/graphTherapy

Webapp for tracking and displaying statistics of Above & Beyond's radio show

Primary LanguageJavaScript

graphTherapy

Group Therapy is a radio show hosted by the Trance artists Above & Beyond. It is hosted every friday at 2pm EST, and has some of the most dedicated fans out there. This app tracks and graphs twitter trends of this radio show.


##LISTEN

##Stack

Built on the MEAN stack. (MongoDB, Node.js/Express, Angularjs)

The bargraph was build using d3

##Technical Overview

This app uses the Twitter Streaming API to track the following keywords:

- aboveandbeyond
- abgrouptherapy
- grouptherapy
- abgt (the hashtag associated with the show)

Everytime someone tweets something containing a keyword, this app recieves it and stores it in a database. The server uses Socket.io to broadcast this tweet to all connected clients so they can see tweets update the table in real-time.

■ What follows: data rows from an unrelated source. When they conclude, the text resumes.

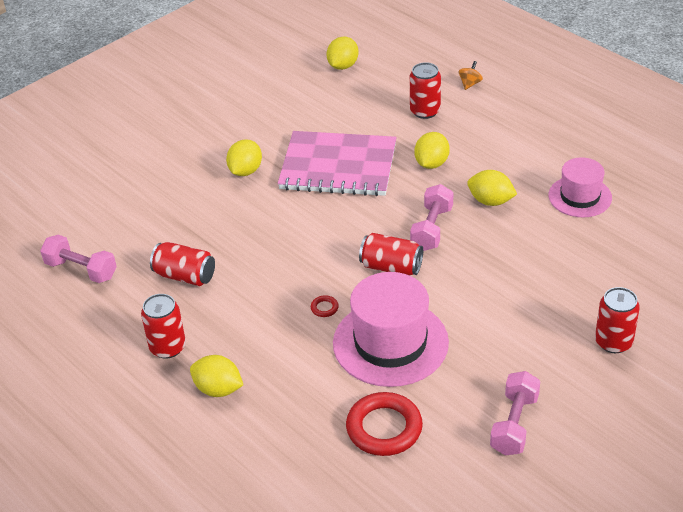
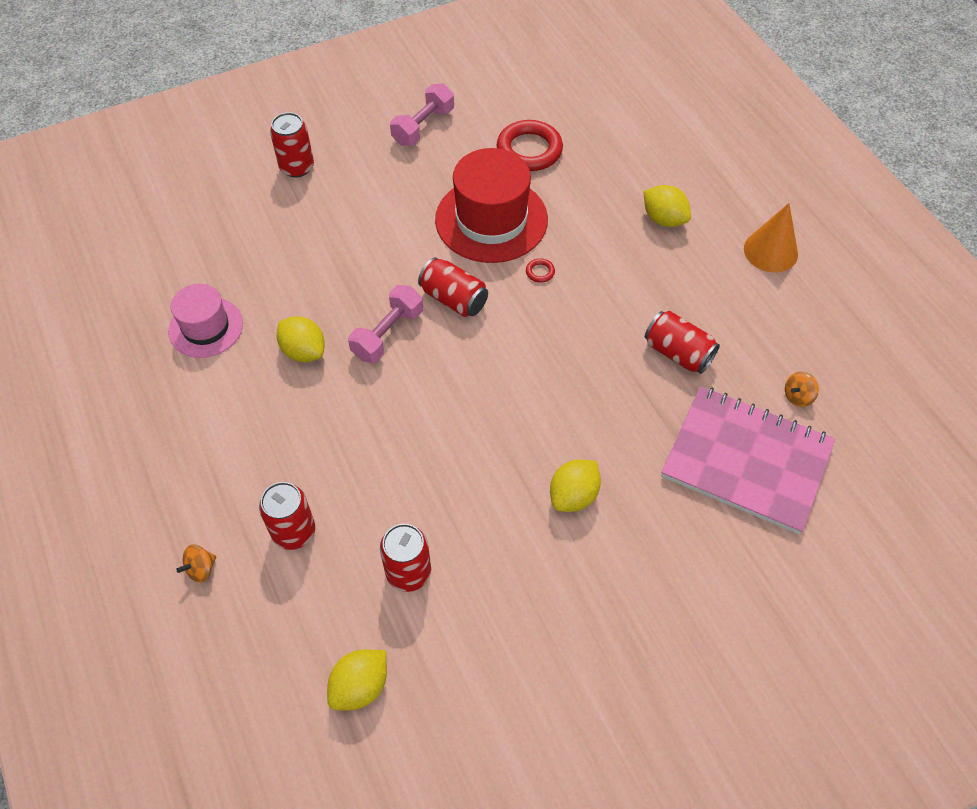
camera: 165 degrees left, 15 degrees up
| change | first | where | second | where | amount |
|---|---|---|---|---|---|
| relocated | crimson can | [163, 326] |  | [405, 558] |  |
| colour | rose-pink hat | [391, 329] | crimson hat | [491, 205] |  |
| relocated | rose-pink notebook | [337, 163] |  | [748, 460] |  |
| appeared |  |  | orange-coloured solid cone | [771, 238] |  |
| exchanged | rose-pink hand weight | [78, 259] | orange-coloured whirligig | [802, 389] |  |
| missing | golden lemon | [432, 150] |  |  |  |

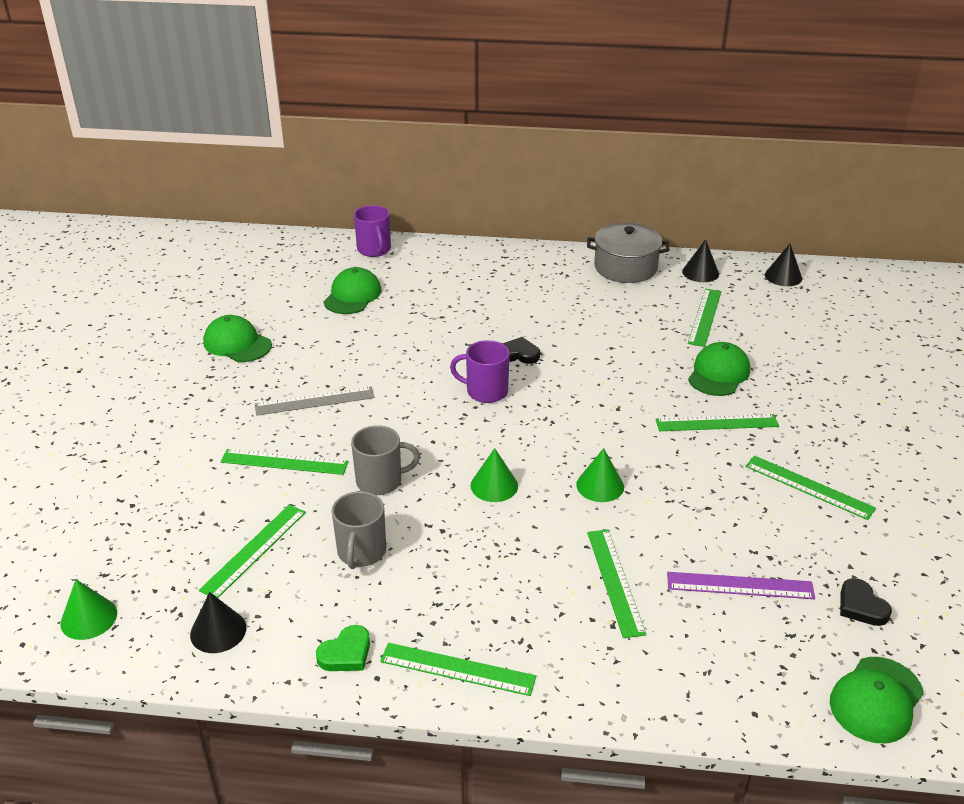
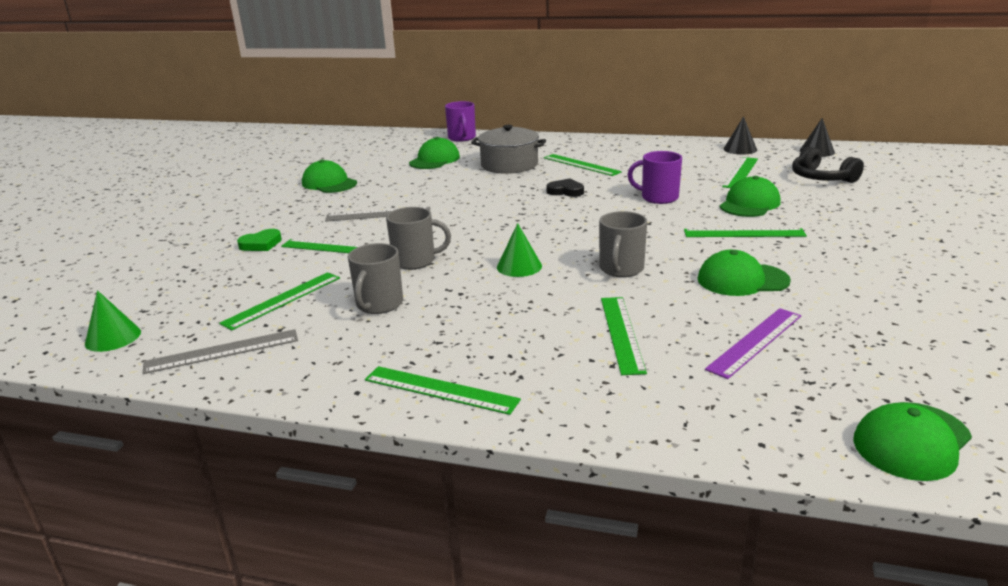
camera: 10 degrees right, 10 degrees down
| change | first | where | second | where | amount |
|---|---|---|---|---|---|
| exchanged | black solid cone | [218, 622] | grey measuring stick | [220, 351] |  |
| relocated | leaf-green heart | [343, 648] |  | [259, 240] |  |
| relocated | grey pot | [628, 253] |  | [508, 149] |  |
| relocated | leaf-green measuring stick | [810, 487] |  | [583, 165] |  |
| exchanged | leaf-green solid cone | [600, 475] | grey tea mug | [623, 244] |  |
| relocated | violet tea mug | [480, 371] |  | [655, 177] |  |
| appeared |  |  | leaf-green baseball cap | [744, 273] |  |
| spun | violet measuring stick | [741, 585] |  | [753, 343] | 60 degrees counterclockwise |
| appeared |  |  | black headphones | [828, 165] |  |
| missing | black heart | [866, 602] |  |  |  |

###Backend data aggregation

  • api/twitterAPI.js
    • recieves data through twitter streaming API
    • stores new data in the db
    • sends new tweets to the clients via websockets
  • api/statAPI.js
    • aggregates graph data on server startup
    • emits new data to clients every minute/hour/day
    • stores graph data in FIFO queues
      • since data is ordered, we don't need random access to the arrays, just to push/pop/shift/unshift appropriately

###Bar Graph

There are three possible views for the bar-graph:

  • minutes
  • hours
  • days

To view the time correseponding to a given bar, you have to hover your mouse over it. I thought this would be a cleaner alternative to listing all 60/24/28 times on the x-axis.

The app also uses sockets to update the bar-graph for the client in real-time.

##Real-life appliations

While this webapp is a bit contrived to meet the criteria of an assignment, it could easily be expanded upon to serve as a twitter analytics tool. By analyzing these data trends, artists and companies could determine:

  • Who are their most influential followers
  • What songs/ideas get their fans/customers excited
  • Magnitude of growth/outreach

Combining these data trends with sentiment analysis technology could also produce meaningful data.

Most of the tweet data in the database isn't being utilized (the data represented in the graph is simply a count of documents), but I kept it there so it could possibly be utilized later. For example, the user.followers_count field could be used to determine the influence of a given follower.